Current account deficit underscores imbalances

  • Michael Cullen
Finance

While the current account deficit has improved, there is still no room for complacency, Finance Minister Michael Cullen said today.

The September year current account deficit improved to $14.4 billion or 9.1 per cent of GDP, slightly better than market expectations and the first improvement in the annual deficit since March 2003. However, this is not a cause for celebration as it was largely driven by foreigners earning less in New Zealand.

"There are some encouraging signs, in particular an improvement in the goods and services balance," said Dr Cullen. "This has been driven by higher export volumes and strong world prices.

"However, today's figures show we are getting no better at saving. New Zealand's net international debt – the net amount we owe to foreign lenders as a country – rose to $121.2 billion, up $6.1 billion from the June quarter. Overseas borrowing by banks increased by over $21 billion from the September quarter last year.

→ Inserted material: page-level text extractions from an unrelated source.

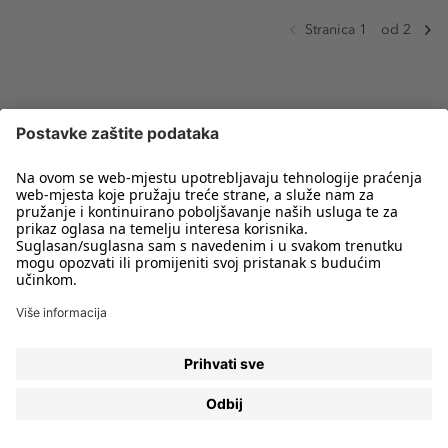
Stranica 1
od 2
Newsletter
Prijavite se odmah kako biste e-mailom primali obavijesti o svim
trendovima i ponudama!
PRIJAVA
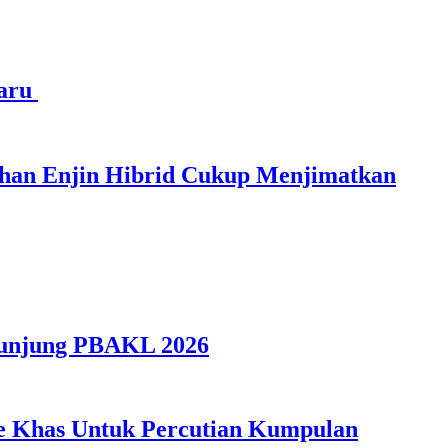
haru
ihan Enjin Hibrid Cukup Menjimatkan
gunjung PBAKL 2026
ple Khas Untuk Percutian Kumpulan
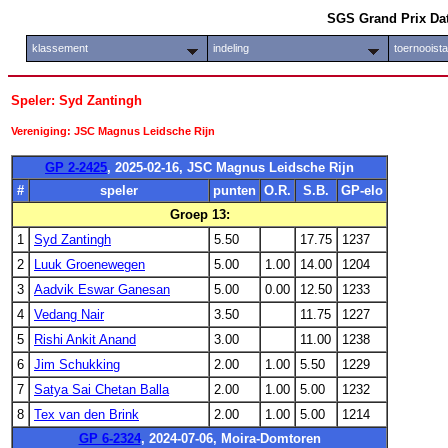
SGS Grand Prix Da
klassement
indeling
toernooist
Speler: Syd Zantingh
Vereniging: JSC Magnus Leidsche Rijn
GP 2-2425
, 2025-02-16, JSC Magnus Leidsche Rijn
#
speler
punten
O.R.
S.B.
GP-elo
Groep 13:
1
Syd Zantingh
5.50
17.75
1237
2
Luuk Groenewegen
5.00
1.00
14.00
1204
3
Aadvik Eswar Ganesan
5.00
0.00
12.50
1233
4
Vedang Nair
3.50
11.75
1227
5
Rishi Ankit Anand
3.00
11.00
1238
6
Jim Schukking
2.00
1.00
5.50
1229
7
Satya Sai Chetan Balla
2.00
1.00
5.00
1232
8
Tex van den Brink
2.00
1.00
5.00
1214
GP 6-2324
, 2024-07-06, Moira-Domtoren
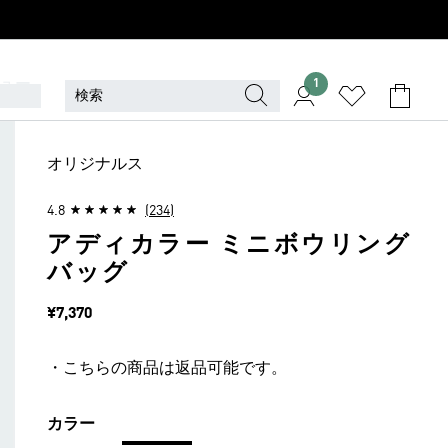
ュー
1
オリジナルス
4.8
(234)
アディカラー ミニボウリング
バッグ
価格
¥7,370
・こちらの商品は返品可能です。
カラー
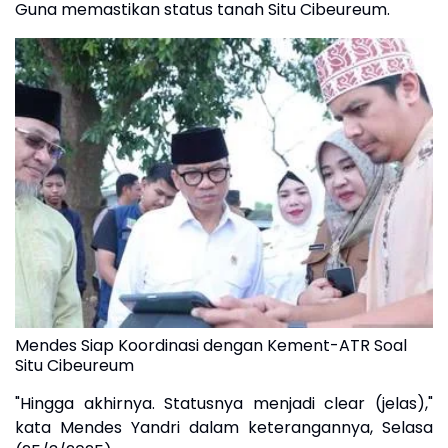
Guna memastikan status tanah Situ Cibeureum.
Mendes Siap Koordinasi dengan Kement-ATR Soal
Situ Cibeureum
"Hingga akhirnya. Statusnya menjadi clear (jelas),"
kata Mendes Yandri dalam keterangannya, Selasa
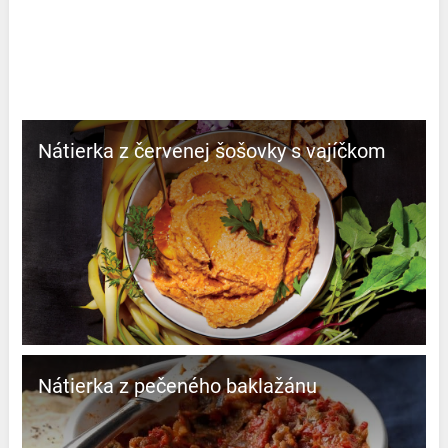
Nátierka z červenej šošovky s vajíčkom
Nátierka z pečeného baklažánu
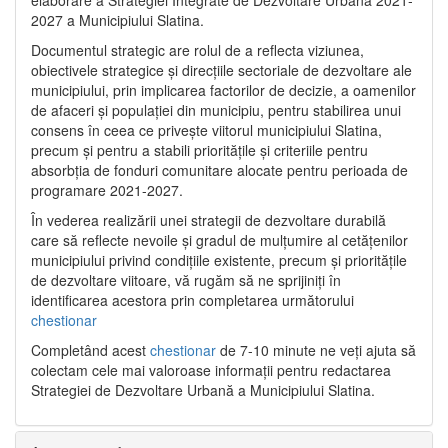
2027 a Municipiului Slatina.
Documentul strategic are rolul de a reflecta viziunea,
obiectivele strategice și direcțiile sectoriale de dezvoltare ale
municipiului, prin implicarea factorilor de decizie, a oamenilor
de afaceri și populației din municipiu, pentru stabilirea unui
consens în ceea ce privește viitorul municipiului Slatina,
precum și pentru a stabili prioritățile și criteriile pentru
absorbția de fonduri comunitare alocate pentru perioada de
programare 2021-2027.
În vederea realizării unei strategii de dezvoltare durabilă
care să reflecte nevoile și gradul de mulțumire al cetățenilor
municipiului privind condițiile existente, precum și prioritățile
de dezvoltare viitoare, vă rugăm să ne sprijiniți în
identificarea acestora prin completarea următorului
chestionar
Completând acest
chestionar
de 7-10 minute ne veți ajuta să
colectam cele mai valoroase informații pentru redactarea
Strategiei de Dezvoltare Urbană a Municipiului Slatina.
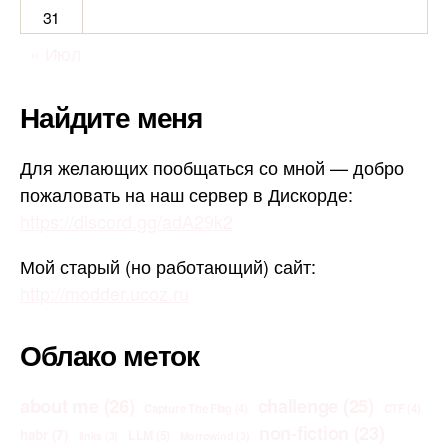
31
« Июл
Найдите меня
Для желающих пообщаться со мной — добро
пожаловать на наш сервер в Дискорде:
https://discord.gg/adA29k2
Мой старый (но работающий) сайт:
http://modder.ucoz.ru
Облако меток
about me
(26)
challenge
(25)
Capture The Flag
(4)
CTF
(4)
non-fiction
(23)
habr
(7)
LLM
(5)
links
(3)
Morrowind
(3)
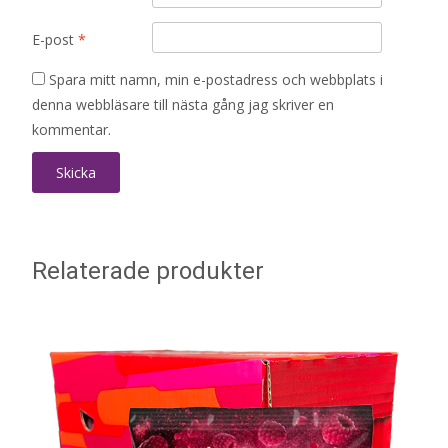
E-post
*
Spara mitt namn, min e-postadress och webbplats i
denna webbläsare till nästa gång jag skriver en
kommentar.
Relaterade produkter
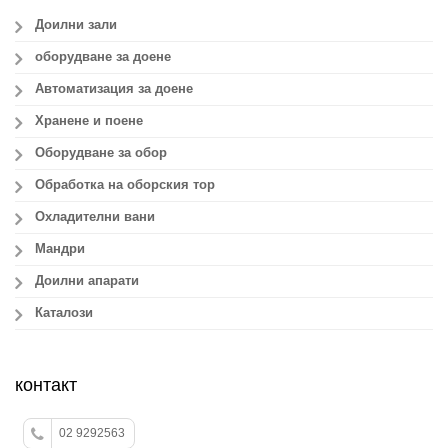
Доилни зали
оборудване за доене
Автоматизация за доене
Хранене и поене
Оборудване за обор
Обработка на оборския тор
Охладителни вани
Мандри
Доилни апарати
Каталози
контакт
02 9292563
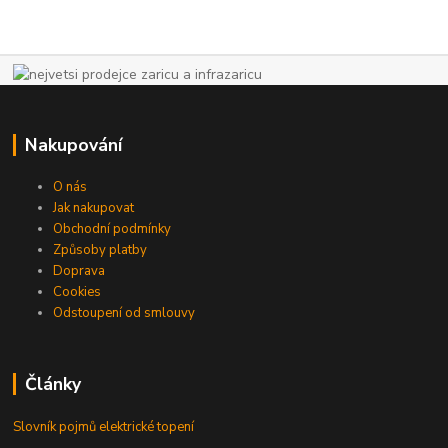
Nakupování
O nás
Jak nakupovat
Obchodní podmínky
Způsoby platby
Doprava
Cookies
Odstoupení od smlouvy
Články
Slovník pojmů elektrické topení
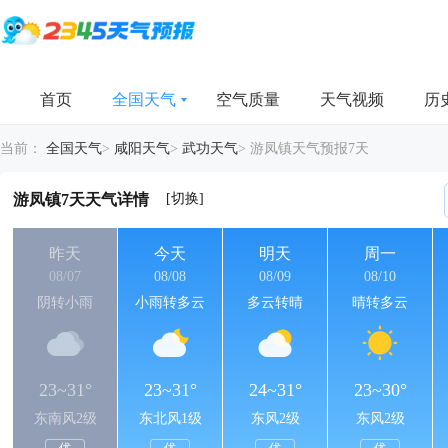
首页
全国天气
空气质量
天气视频
历
当前：
全国天气
>
咸阳天气
>
武功天气
>
游凤镇天气预报7天
[切换]
游凤镇7天天气详情
昨天
今天
明天
周一
08/07
08/08
08/09
08/10
阴转小雨
小雨转多云
多云转晴
晴转多云
23~31°
23~31°
24~31°
23~30°
东南风2级
东北风1级
东风2级
东风2级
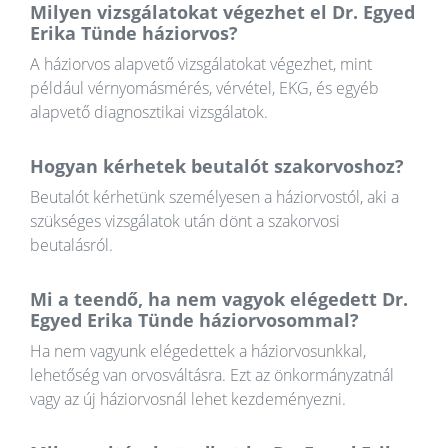
Milyen vizsgálatokat végezhet el Dr. Egyed
Erika Tünde háziorvos?
A háziorvos alapvető vizsgálatokat végezhet, mint
például vérnyomásmérés, vérvétel, EKG, és egyéb
alapvető diagnosztikai vizsgálatok.
Hogyan kérhetek beutalót szakorvoshoz?
Beutalót kérhetünk személyesen a háziorvostól, aki a
szükséges vizsgálatok után dönt a szakorvosi
beutalásról.
Mi a teendő, ha nem vagyok elégedett Dr.
Egyed Erika Tünde háziorvosommal?
Ha nem vagyunk elégedettek a háziorvosunkkal,
lehetőség van orvosváltásra. Ezt az önkormányzatnál
vagy az új háziorvosnál lehet kezdeményezni.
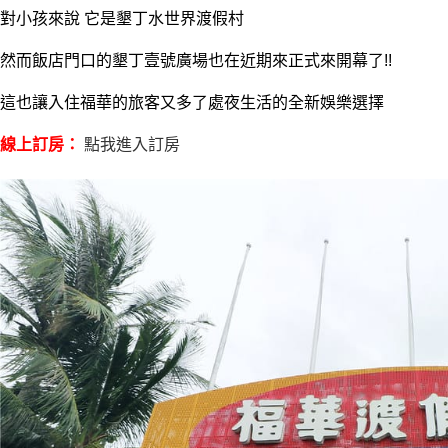
對小孩來說 它是墾丁水世界渡假村
然而飯店門口的墾丁壹號廣場也在近期來正式來開幕了!!
這也讓入住福華的旅客又多了處夜生活的全新娛樂選擇
線上訂房：
點我進入訂房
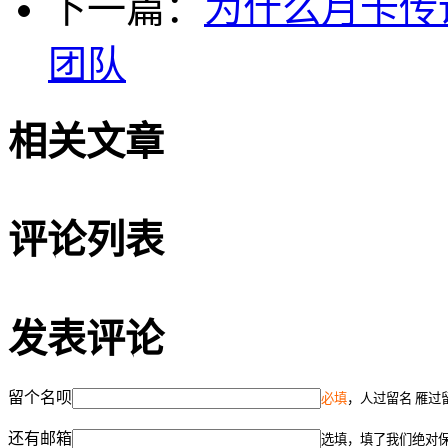
下一篇：
为什么月卡传
团队
相关文章
评论列表
发表评论
留个名呗
必填
，人过留名 雁过
还有邮箱
选填，填了我们绝对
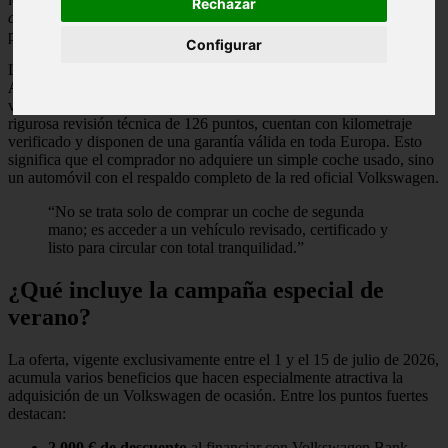
Rechazar
chupado”
, esta acción estival ofrece condiciones muy ventajosas
para quienes desean estrenar vehículo sin demoras.
Configurar
La promoción se enmarca dentro del programa
Volkswagen
Approved
, la certificación oficial de la marca para seminuevos y
vehículos de ocasión. Los modelos incluidos han superado una
rigurosa revisión técnica de 126 puntos, cuentan con kilometraje
verificado y disponen de una garantía válida en toda Europa. Esto
significa que el comprador no adquiere un simple coche usado, sino
un automóvil con el respaldo completo de la red oficial Volkswagen.
“No se trata solo de comprar un coche de segunda
mano; es acceder a un vehículo revisado, certificado y
listo para circular con total tranquilidad.”
¿Qué incluye la campaña especial de
verano?
La oferta, vigente exclusivamente entre el 1 y el 15 de julio de 2026,
acumula varios beneficios que hacen especialmente atractiva la
adquisición de un Volkswagen de ocasión. Entre los puntos fuertes
destacan:
2.000 € de descuento
al financiar con Volkswagen Bank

"This reinforces my messages from yesterday's release of the Budget Policy Statement and Half Year Economic and Fiscal Update – in the short term at least, tax cuts without spending reductions would fuel inflation, aggravate the deficit and lead to higher interest rates and the dollar.

"In the long term we must develop better savings habits if we are to reduce our reliance on foreign capital, strengthen New Zealand's capital markets and meet our individual retirement aspirations.

"The government is leading by example having become a net saver this year and having established the New Zealand Superannuation Fund and the State Sector Retirement Savings Scheme.

"From next July KiwiSaver will also provide helping hand for New Zealanders who want to improve their long term financial security," said Dr Cullen.